Retype the records below word for word and omit any image.

------------------------------

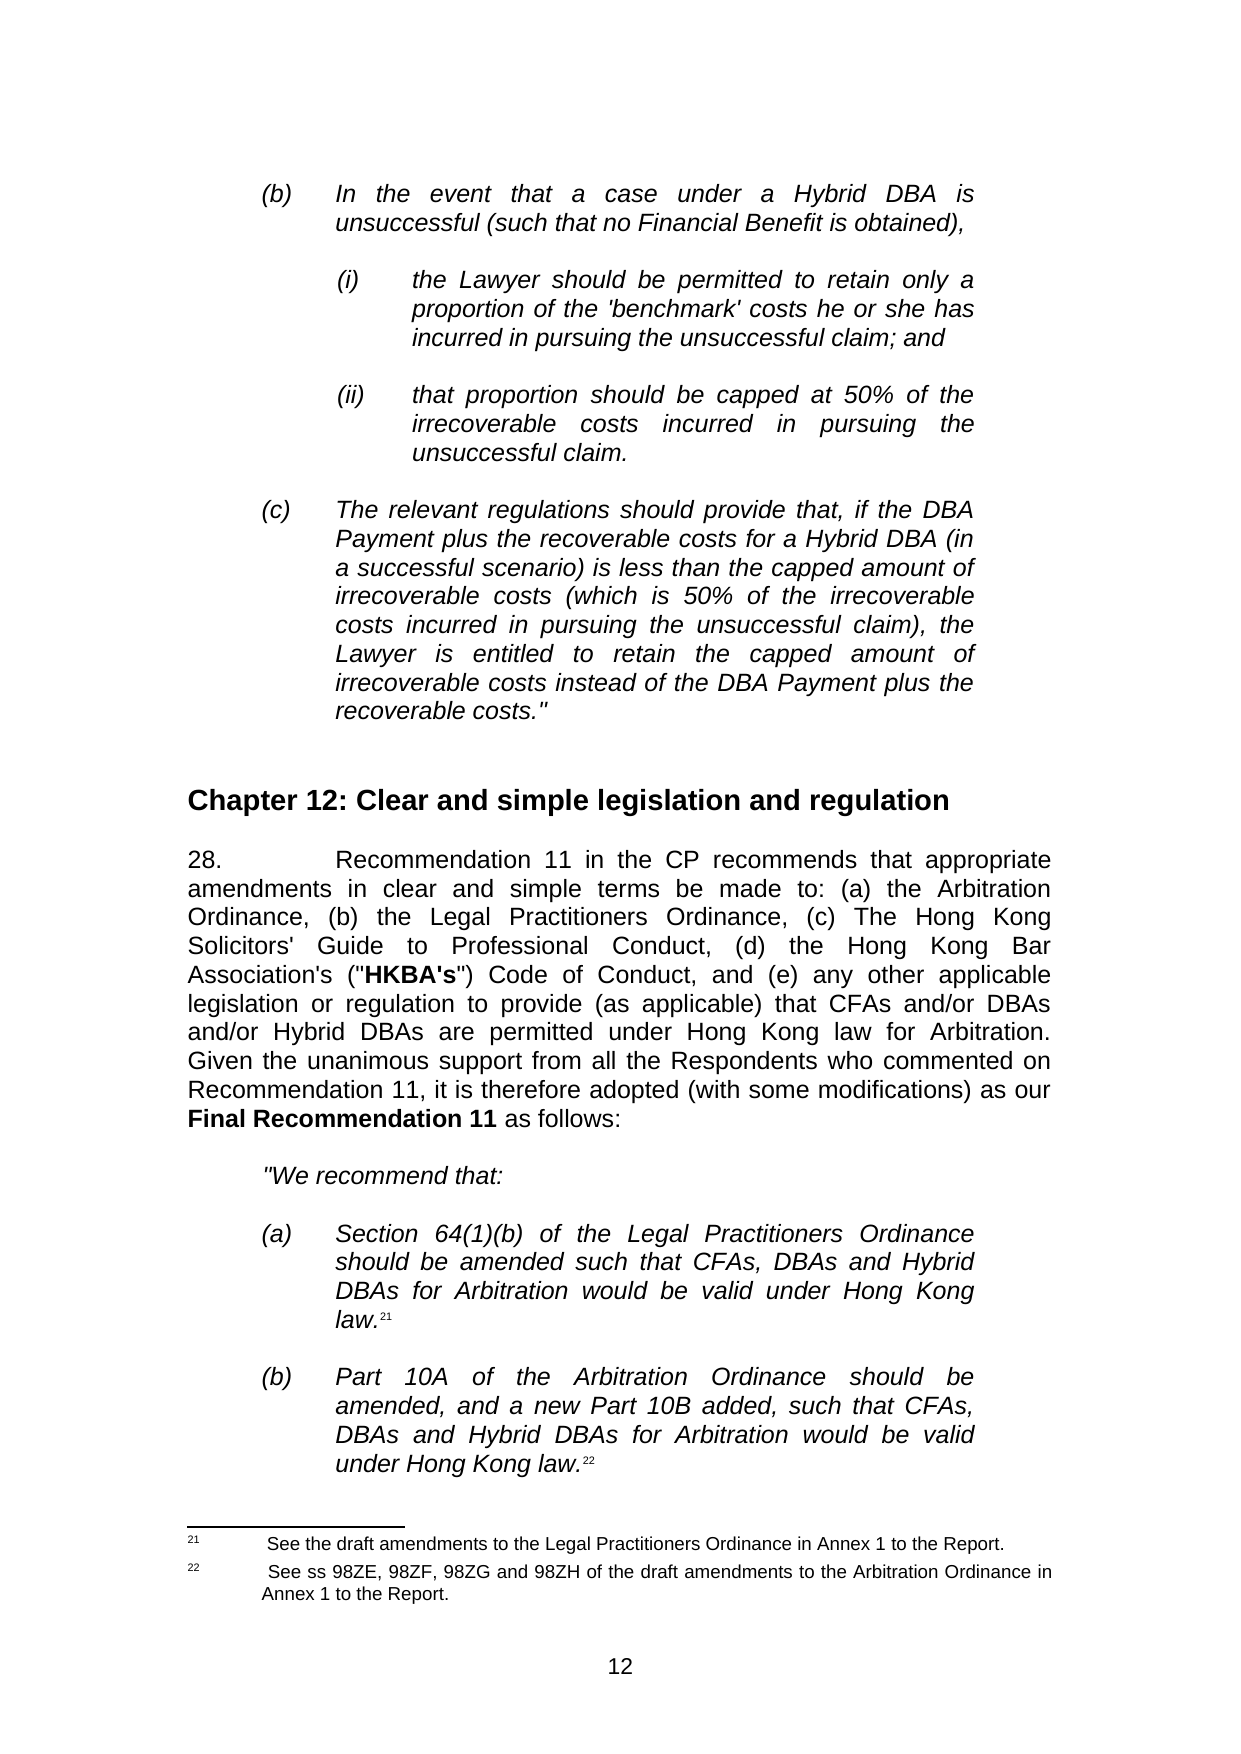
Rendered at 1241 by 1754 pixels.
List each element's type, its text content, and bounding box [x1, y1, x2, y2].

text "We recommend that: [262, 1161, 978, 1190]
text 28. Recommendation 11 in the CP recommends that appropriate amendments in clear and simple terms be made to: (a) the Arbitration Ordinance, (b) the Legal Practitioners Ordinance, (c) The Hong Kong Solicitors' Guide to Professional Conduct, (d) the Hong Kong Bar Association's ("HKBA's") Code of Conduct, and (e) any other applicable legislation or regulation to provide (as applicable) that CFAs and/or DBAs and/or Hybrid DBAs are permitted under Hong Kong law for Arbitration. Given the unanimous support from all the Respondents who commented on Recommendation 11, it is therefore adopted (with some modifications) as our Final Recommendation 11 as follows: [187, 845, 1053, 1132]
list Part 10A of the Arbitration Ordinance should be amended, and a new Part 10B added, such that CFAs, DBAs and Hybrid DBAs for Arbitration would be valid under Hong Kong law. [261, 1362, 978, 1477]
text Chapter 12: Clear and simple legislation and regulation [187, 782, 1053, 816]
list The relevant regulations should provide that, if the DBA Payment plus the recoverable costs for a Hybrid DBA (in a successful scenario) is less than the capped amount of irrecoverable costs (which is 50% of the irrecoverable costs incurred in pursuing the unsuccessful claim), the Lawyer is entitled to retain the capped amount of irrecoverable costs instead of the DBA Payment plus the recoverable costs." [261, 495, 978, 725]
list the Lawyer should be permitted to retain only a proportion of the 'benchmark' costs he or she has incurred in pursuing the unsuccessful claim; and [337, 265, 978, 351]
list In the event that a case under a Hybrid DBA is unsuccessful (such that no Financial Benefit is obtained), [261, 179, 978, 236]
list that proportion should be capped at 50% of the irrecoverable costs incurred in pursuing the unsuccessful claim. [337, 380, 978, 466]
list Section 64(1)(b) of the Legal Practitioners Ordinance should be amended such that CFAs, DBAs and Hybrid DBAs for Arbitration would be valid under Hong Kong law. [261, 1218, 978, 1333]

------------------------------

§ **ANSWER FOR THIS EXERCISE**
Rendered at 1241 by 1754 pixels.
List each element's type, its text content, and bounding box [x1, y1, x2, y2].

text "We recommend that: [262, 1161, 978, 1190]
text 28. Recommendation 11 in the CP recommends that appropriate amendments in clear and simple terms be made to: (a) the Arbitration Ordinance, (b) the Legal Practitioners Ordinance, (c) The Hong Kong Solicitors' Guide to Professional Conduct, (d) the Hong Kong Bar Association's ("HKBA's") Code of Conduct, and (e) any other applicable legislation or regulation to provide (as applicable) that CFAs and/or DBAs and/or Hybrid DBAs are permitted under Hong Kong law for Arbitration. Given the unanimous support from all the Respondents who commented on Recommendation 11, it is therefore adopted (with some modifications) as our Final Recommendation 11 as follows: [187, 845, 1053, 1132]
list Part 10A of the Arbitration Ordinance should be amended, and a new Part 10B added, such that CFAs, DBAs and Hybrid DBAs for Arbitration would be valid under Hong Kong law. [261, 1362, 978, 1477]
text Chapter 12: Clear and simple legislation and regulation [187, 782, 1053, 816]
list The relevant regulations should provide that, if the DBA Payment plus the recoverable costs for a Hybrid DBA (in a successful scenario) is less than the capped amount of irrecoverable costs (which is 50% of the irrecoverable costs incurred in pursuing the unsuccessful claim), the Lawyer is entitled to retain the capped amount of irrecoverable costs instead of the DBA Payment plus the recoverable costs." [261, 495, 978, 725]
list the Lawyer should be permitted to retain only a proportion of the 'benchmark' costs he or she has incurred in pursuing the unsuccessful claim; and [337, 265, 978, 351]
list In the event that a case under a Hybrid DBA is unsuccessful (such that no Financial Benefit is obtained), [261, 179, 978, 236]
list that proportion should be capped at 50% of the irrecoverable costs incurred in pursuing the unsuccessful claim. [337, 380, 978, 466]
list Section 64(1)(b) of the Legal Practitioners Ordinance should be amended such that CFAs, DBAs and Hybrid DBAs for Arbitration would be valid under Hong Kong law. [261, 1218, 978, 1333]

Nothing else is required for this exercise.